Once home, Clutterbuck is also looking forward to catching up Te Akau staff members Paul Richards (father of Jamie) and Tracy Collis.

Richards, who won 1073 races, including 44 stakes wins, has a close association. He rode for Pat Corboy, the father of Karen Clutterbuck, and famous for training Grey Way to win 51 races from Washdyke, Timaru. Richards was born in Waimate, apprenticed to Rex Cochrane, Gore, and became stable rider for Brian Anderton at White Robe Lodge, Mosgiel, while Clutterbuck was born in Mosgiel.

Te Akau stable foreman Tracy Collis was apprenticed to Clutterbuck and started her riding career in 1997 with a win aboard Wake Forest (Cache of Gold), who was trained by Clutterbuck to win the 1999 New Zealand Cup (Gr. 2, 3200m), ridden by Noel Harris. Collis had 85 wins as a jockey and trained 18 winners with a small team at Awapuni. 

“Paul was a really good jockey and Tracy spent five years with us, so I'm looking forward to catching up with them,” he said. “They're both very good workers and conscientious and Te Akau are lucky to have people like them. 

“I gave Paul his last winning ride on a mare we trained for Waikato Stud called Heads Or Tales (Tale of the Cat), at Riccarton . After the race, he got off the horse, shook my hand, and said: “That's it, I'm going to retire”. There was no fuss, and that was that.”

During his time training for Te Akau at Rangiora, Clutterbuck had a bevy of champions under his care during major racing carnivals: Champion 3YO, Champion Sprinter/Miler, and Horse of the Year King's Chapel (King of Kings), Champion 2YO Maroofity (Maroof), Champion 2YO & 3YO, Champion Sprinter/Miler, and Champion Stallion Darci Brahma (Danehill), NZB Filly of the Year Shikoba (Chief Bearhart), Champion 3YO, NZB Filly of the Year, Champion Middle Distance, and Champion Stayer Princess Coup (Encosta De Lago), and NZB Filly of the Year King's Rose (Redoute's Choice).

For trainer Mark Walker, having someone with the horsemanship of Clutterbuck provided terrific reassurance that the horses were in good hands and their relationship has continued to 18 years.

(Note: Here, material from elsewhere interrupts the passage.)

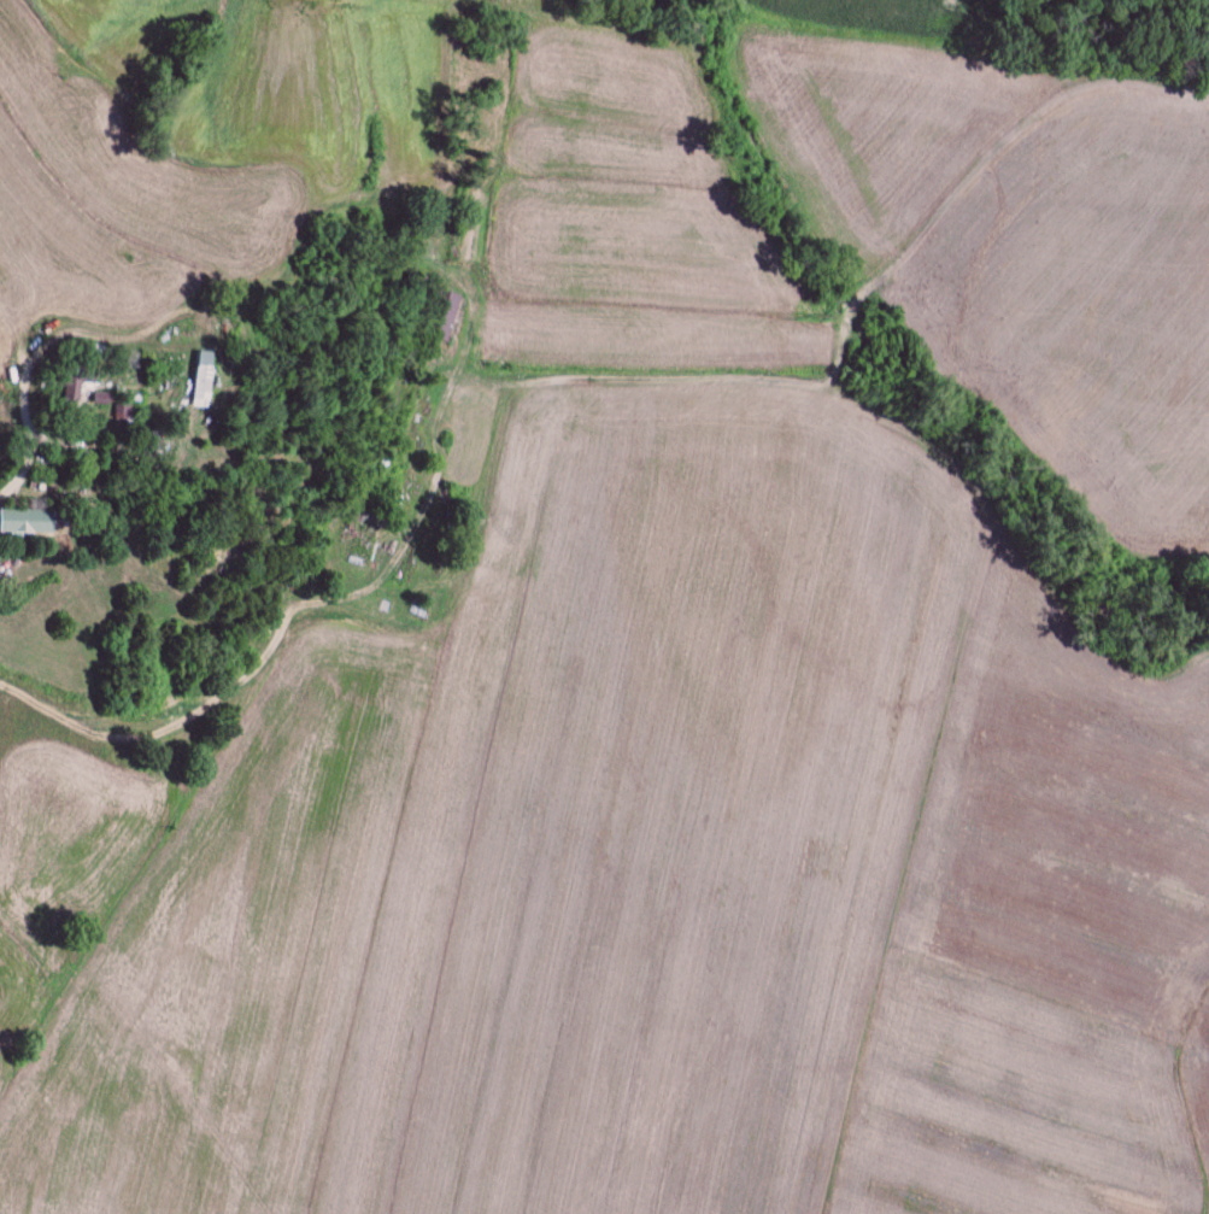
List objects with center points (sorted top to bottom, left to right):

“Obviously, Gus and Karen have been a huge part of the operation and Gus was a great trainer in his own right,” he said. “They came up here from day one when we established the Singapore base, and I've been very fortunate to have them both to work with.


“It's been a remarkable time together and it's a bit sad that it's all coming to an end. And, I suppose, when you look back at it, 18 years has gone very quickly. But not everything can go forever. 

“They've been invaluable to the success. To have won eight premierships together is pretty special and Gus and Karen have been a massive part of that, whether it was in New Zealand or Singapore. 

“We've never had a argument and I think that shows the respect we have for each other, and it certainly wasn't easy starting here from ground zero and building it up. There is added pressure because the betting is so important in Asia, but that also adds to the adrenaline rush too.

“Karen does all the office accounts and when we had the Village Stable here she used to run a little stable down there, and it was the amazing the amount of horses you'd put in her section and the extra love and attention turned some of their careers around in the latter stages of their life. 

“Gus has been a terrific sounding board over the years, as well. Even when I was training at Matamata I used to ring Gus about a horse I was having a problem with and have a chat to him about it. You just can't beat experience in this game.” 

We salute Gus and Karen for their loyalty and their amazing friendship - it is a relationship that has been rockfish and solid for over 20 years and will continue!